Employee stock options (ESOs) have long been a staple of executive compensation in America, and for good reason: They offer distinct advantages to both the issuing company and the receiving employee. To the company, they offer a preferred and inexpensive means of compensation as well as a method of aligning the interests of the employee with those of the employer. To the employee, they are tax-advantaged and can offer immense upside value. However, with tax rates ranging from 10% to almost 50% on the gains realized from the exercise of ESOs, planning for the tax impact requires either a thorough understanding of the governing tax legislation or working with a specialist who does. Not understanding these rules can be a costly mistake.
With the soaring popularity of ESOs over the last few decades, the federal government has issued extensive legislation to govern the taxation of these securities. The result is that while federal regulations are complex and intricate, in most cases there is precedent to support the tax treatment of the gains created. However, many state governments have legislation that is far less developed.
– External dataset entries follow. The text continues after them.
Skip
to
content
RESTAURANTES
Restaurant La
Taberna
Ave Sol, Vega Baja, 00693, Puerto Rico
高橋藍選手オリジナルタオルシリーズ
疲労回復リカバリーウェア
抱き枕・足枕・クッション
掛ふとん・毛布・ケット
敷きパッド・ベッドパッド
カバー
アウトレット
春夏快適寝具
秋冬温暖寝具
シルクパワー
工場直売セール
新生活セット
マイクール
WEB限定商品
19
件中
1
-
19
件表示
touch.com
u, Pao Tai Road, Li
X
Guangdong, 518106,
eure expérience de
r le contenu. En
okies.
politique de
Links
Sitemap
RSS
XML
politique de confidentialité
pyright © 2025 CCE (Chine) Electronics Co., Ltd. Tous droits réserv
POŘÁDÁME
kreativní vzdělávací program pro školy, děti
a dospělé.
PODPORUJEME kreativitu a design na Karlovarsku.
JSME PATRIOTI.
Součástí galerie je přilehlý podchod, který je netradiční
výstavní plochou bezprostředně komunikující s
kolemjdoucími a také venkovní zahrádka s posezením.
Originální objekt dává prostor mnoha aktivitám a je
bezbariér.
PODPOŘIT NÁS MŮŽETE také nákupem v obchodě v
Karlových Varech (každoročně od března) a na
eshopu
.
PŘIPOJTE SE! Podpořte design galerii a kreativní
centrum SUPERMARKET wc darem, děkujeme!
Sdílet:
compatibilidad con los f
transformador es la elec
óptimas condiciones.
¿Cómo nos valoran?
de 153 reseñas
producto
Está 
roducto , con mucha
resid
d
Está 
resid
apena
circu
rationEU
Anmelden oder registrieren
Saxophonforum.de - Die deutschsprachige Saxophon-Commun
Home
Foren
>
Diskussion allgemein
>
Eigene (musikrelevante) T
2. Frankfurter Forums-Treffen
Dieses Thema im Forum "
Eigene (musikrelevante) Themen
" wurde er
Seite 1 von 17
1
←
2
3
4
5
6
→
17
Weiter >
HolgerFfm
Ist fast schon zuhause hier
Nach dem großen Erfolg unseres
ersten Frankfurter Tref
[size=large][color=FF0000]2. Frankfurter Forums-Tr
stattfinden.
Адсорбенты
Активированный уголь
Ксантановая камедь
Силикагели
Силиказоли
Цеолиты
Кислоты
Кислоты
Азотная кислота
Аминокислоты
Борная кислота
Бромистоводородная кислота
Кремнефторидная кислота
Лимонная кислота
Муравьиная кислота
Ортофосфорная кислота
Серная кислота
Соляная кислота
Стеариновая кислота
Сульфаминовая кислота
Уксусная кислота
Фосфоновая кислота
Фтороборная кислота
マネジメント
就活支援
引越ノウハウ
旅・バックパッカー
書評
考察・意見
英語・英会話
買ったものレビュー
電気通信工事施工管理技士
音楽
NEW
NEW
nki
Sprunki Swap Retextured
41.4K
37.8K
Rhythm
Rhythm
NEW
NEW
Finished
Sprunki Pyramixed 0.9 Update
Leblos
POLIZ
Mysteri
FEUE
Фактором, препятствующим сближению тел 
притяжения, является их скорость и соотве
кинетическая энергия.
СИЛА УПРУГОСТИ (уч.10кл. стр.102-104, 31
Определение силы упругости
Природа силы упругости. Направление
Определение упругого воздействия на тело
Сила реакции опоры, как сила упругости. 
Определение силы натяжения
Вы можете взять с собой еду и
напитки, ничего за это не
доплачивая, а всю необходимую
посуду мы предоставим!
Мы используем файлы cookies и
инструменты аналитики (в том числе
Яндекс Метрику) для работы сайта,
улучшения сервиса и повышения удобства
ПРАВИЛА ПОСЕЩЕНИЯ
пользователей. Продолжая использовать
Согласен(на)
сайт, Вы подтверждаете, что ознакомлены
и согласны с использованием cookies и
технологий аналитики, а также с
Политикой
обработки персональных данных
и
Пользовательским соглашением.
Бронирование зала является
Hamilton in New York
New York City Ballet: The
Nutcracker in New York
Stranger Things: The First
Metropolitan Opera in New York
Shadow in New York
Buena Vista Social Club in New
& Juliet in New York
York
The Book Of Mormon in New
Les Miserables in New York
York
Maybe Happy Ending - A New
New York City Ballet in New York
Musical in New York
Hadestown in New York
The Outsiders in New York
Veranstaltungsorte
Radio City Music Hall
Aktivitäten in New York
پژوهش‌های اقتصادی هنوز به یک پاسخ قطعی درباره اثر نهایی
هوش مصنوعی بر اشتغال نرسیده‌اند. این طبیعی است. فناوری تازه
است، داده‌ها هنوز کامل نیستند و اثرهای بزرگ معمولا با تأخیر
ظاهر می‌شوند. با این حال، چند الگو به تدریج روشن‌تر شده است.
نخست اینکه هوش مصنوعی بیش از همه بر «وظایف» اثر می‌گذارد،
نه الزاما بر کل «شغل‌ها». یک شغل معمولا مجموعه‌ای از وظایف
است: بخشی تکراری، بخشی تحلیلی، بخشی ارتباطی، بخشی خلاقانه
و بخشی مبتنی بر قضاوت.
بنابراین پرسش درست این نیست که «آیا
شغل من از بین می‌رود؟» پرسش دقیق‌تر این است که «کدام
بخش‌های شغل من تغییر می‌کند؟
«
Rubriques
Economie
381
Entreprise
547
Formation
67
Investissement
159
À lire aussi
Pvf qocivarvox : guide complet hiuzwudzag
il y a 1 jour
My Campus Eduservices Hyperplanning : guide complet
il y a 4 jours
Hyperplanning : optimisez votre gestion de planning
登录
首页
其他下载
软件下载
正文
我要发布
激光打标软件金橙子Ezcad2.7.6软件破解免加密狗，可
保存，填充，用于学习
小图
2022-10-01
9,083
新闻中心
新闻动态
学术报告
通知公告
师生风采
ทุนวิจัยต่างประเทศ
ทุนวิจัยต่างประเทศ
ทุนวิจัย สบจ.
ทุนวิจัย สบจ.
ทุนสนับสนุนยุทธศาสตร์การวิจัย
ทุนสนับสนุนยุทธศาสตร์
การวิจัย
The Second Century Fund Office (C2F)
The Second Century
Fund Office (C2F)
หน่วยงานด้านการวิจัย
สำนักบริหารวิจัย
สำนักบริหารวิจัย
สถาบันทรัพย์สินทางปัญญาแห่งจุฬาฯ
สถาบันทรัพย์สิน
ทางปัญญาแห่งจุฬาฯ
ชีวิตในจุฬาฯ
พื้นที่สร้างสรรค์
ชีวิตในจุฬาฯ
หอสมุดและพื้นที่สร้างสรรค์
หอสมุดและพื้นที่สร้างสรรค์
As a result, state taxation of ESOs can be much more complex. For instance, Georgia enacted new regulations on Jan. 1, 2011, allowing the state to tax the exercise of ESOs by certain non-residents. Under this new law, individuals who are granted stock options while working within the boarders of the state may not be able to escape Georgia taxation by changing their residence prior to exercising their options. Consequently, if an individual owning ESOs based in Georgia subsequently moves to another state, any gains recognized from the exercise (exceeding a de-minimis amount) could be taxable as Georgia income and would thus incur additional taxes. Further complicating this matter is the fact that the individual’s new state of residence may not follow similar rules when allocating income from the same ESO exercise. In most cases, you might receive an offsetting resident state tax credit for the taxes you paid to another state, but that may not always be the case. For reasons such as this, having a seasoned tax professional who comprehends both the intricacies of ESOs as well as how to navigate the turbulent waters of multi-state nexus is invaluable to anyone seeking to minimize the tax cost of exercising their options.
If you have stock options and especially if you are thinking about moving to another state with them, plan now for the tax impact and adjust your plan for when, how much and ultimately what you’ll net.